Pour le dire avec les mots de Dave Eggers, qui, il y a quelques années, dans le Guardian, avait anticipé le risque d’une utilisation détournée du concept de transparence : « repensez à tous les messages que vous avez envoyés. A toutes les communications téléphoniques et toutes les recherches que vous avez faites. Y en a‑t-il quelques-unes qui peuvent être mal comprises ? Y en a‑t-il quelques-unes que le prochain McCarthy, le prochain Nixon […] pourraient utiliser pour vous nuire ? C’est l’aspect le plus dangereux et traumatique de la situation actuelle. Personne ne sait avec certitude ce qui est collecté, enregistré, analysé et conservé, ni comment tout cela sera utilisé dans le futur ».

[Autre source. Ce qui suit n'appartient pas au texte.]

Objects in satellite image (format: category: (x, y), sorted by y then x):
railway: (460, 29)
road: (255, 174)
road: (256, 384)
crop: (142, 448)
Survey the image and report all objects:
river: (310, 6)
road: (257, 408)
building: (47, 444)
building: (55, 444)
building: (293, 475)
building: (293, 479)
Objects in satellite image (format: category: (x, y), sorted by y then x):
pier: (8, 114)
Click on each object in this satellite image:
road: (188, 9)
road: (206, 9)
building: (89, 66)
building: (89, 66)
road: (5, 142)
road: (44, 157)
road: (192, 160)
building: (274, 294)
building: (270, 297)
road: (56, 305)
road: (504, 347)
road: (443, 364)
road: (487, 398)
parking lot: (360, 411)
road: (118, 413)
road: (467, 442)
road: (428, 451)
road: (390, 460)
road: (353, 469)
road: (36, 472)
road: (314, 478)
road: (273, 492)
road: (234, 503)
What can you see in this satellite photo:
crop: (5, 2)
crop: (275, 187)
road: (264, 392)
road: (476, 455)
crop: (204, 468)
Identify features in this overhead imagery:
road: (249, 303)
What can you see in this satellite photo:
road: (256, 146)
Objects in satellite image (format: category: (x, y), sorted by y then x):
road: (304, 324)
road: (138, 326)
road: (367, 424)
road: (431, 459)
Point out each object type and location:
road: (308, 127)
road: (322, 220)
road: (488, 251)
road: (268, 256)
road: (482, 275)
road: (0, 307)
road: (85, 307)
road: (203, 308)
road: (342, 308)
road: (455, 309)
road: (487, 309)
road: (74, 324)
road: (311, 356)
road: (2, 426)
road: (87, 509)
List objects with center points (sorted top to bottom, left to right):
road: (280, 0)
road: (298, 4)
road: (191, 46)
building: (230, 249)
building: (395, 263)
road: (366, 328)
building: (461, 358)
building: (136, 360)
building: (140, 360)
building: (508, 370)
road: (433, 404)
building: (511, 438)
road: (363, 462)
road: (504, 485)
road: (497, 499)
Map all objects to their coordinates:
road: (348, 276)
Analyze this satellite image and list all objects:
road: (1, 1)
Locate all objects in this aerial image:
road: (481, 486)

Eggers lui-même, en 2013, a concentré ces angoisses dans le roman Le Cercle [Gallimard, 2016], amplement cité par Lyon. Eggers imagine un monde dans lequel, sur le slogan « la vie privée est un vol », est instaurée une « démocratie numérique obligatoire » dans laquelle tous les citoyens sont obligés d’accepter de partager leurs propres vies sur les réseaux sociaux et de porter, toujours au nom de la transparence, une microtélécaméra qui filme toutes leurs activités quotidiennes. « Qui commettrait un délit en sachant qu’on est surveillé partout à chaque instant ? Une dystopie déguisée en utopie », commente Lyon, qui recommande chaudement la lecture du livre d’Eggers. Même si, aujourd’hui, nous avons du mal à le voir, en effet, l’unique alternative à la culture de la surveillance ne peut que passer par le fait de se poser de nouvelles questions, de cultiver de nouveaux imaginaires :
Reconnaître notre monde pour ce qu’il est, constitue un pas fondamental. Se rendre compte que les choses ne doivent pas continuer telles qu’elles sont aujourd’hui, en est la seconde étape. La doctrine de l’inévitabilité technologique est fausse, parce que la technologie est une entreprise humaine et qu’elle est déterminée par la société. Ceux qui insinuent que la technologie est une force inexorable et irrépressible sont habituellement mus par certains intérêts visant à empêcher la résistance ou à nier le rôle de l’agency [capacité d’agir] humaine. Cela vaut la peine de travailler pour les alternatives du “bien commun” et de la “prospérité humaine” : un autre monde est possible.